Bladder cell culture on small intestinal submucosa as bioscaffold: experimental study on engineered urothelial grafts.

OBJECTIVES

To investigate the feasibility to perform primary urothelial cell culture using porcine small intestinal submucosa as a delivery scaffold both in vitro and after in vivo implantation in a rabbit model.

MATERIALS AND METHODS

Bladder mucosa samples were aseptically obtained from a group of eight male rabbits. The mucosa was cut into fragments and placed on small intestinal submucosa matrices for selective urothelial cell culture. After complete in vitro epithelization the matrices were shaped into tubes and placed in the subcutaneous tissue and subdartos of donor rabbits. The pattern of cell growth and delivery was evaluated on retrieved grafts using histology and immunostaining at the end of the in vitro phase; then 5, 10 and 20 days after implantation.

RESULTS

Histological and immunohistochemical analysis of the in vitro primary culture showed the acellular matrices covered with a thin uninterrupted monolayer of urothelial cells.
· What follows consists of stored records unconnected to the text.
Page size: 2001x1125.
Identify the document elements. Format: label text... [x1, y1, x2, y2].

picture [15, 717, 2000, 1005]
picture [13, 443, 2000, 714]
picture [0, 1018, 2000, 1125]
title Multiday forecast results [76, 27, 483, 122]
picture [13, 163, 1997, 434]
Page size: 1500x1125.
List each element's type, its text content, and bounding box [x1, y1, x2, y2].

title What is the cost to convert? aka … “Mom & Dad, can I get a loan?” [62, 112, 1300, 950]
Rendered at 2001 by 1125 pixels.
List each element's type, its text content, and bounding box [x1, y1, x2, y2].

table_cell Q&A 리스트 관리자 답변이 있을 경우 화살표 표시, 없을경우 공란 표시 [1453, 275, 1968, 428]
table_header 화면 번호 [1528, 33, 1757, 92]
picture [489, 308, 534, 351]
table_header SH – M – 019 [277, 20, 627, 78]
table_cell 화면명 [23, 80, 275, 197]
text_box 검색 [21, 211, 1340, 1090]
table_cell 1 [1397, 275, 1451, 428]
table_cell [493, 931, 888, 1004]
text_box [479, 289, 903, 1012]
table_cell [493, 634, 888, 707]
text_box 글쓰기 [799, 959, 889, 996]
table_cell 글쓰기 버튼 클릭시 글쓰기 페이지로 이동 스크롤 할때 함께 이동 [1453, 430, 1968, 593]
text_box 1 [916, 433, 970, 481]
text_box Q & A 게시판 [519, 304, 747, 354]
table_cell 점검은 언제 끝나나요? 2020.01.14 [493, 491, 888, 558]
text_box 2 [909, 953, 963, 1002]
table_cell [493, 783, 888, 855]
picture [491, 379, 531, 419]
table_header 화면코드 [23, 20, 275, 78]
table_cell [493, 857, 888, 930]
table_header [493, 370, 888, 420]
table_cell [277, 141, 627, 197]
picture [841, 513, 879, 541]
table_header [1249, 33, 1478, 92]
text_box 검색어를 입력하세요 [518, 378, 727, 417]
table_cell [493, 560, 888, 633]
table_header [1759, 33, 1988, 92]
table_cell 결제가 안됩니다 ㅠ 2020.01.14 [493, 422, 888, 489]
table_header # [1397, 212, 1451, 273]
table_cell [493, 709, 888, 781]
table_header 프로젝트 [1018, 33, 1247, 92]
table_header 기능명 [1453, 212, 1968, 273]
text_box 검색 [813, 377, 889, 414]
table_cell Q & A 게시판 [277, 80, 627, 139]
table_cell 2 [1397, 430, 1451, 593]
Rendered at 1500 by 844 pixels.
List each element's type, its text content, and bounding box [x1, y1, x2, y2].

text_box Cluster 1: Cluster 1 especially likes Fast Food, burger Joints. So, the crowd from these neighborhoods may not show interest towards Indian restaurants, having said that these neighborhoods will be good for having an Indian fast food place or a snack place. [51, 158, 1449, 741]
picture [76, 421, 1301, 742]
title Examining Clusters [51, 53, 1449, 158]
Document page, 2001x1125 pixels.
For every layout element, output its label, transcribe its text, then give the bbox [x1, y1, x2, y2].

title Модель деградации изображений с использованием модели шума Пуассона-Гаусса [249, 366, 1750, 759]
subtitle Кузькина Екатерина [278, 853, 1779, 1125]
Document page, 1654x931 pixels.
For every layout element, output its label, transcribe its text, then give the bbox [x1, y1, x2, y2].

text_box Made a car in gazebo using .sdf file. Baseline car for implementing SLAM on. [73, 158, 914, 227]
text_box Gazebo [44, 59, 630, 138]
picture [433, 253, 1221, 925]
The implants examined on the day 5 maintained the epithelial configuration of the cultured grafts in all samples retrieved. On the day 10 the urothelium showed increased thickness taking on a bilayer configuration. On day 20, all grafts presented the transitional cells arranged in a double layer closely resembling the natural urothelium. The immunostaining pattern displayed the maintaining of urothelial cell phenotype. No differences in epithelium growth and delivery were noted between the two sites of implantation. Five days after implantation, the histological analysis of small intestinal submucosa showed a medium degree tissue reaction with the presence of acute inflammatory cells. Angiogenesis was demonstrated by the development of several new vessels inside the matrix. After twenty days, small intestinal submucosa was gradually replaced with host tissue.

CONCLUSION

The small intestinal submucosa proved to function as a means of delivering of autologous urothelial cells cultured in vitro. After ectopic in vivo implantation the bioscaffold maintained viability and growth of the surrounding cells until its degradation.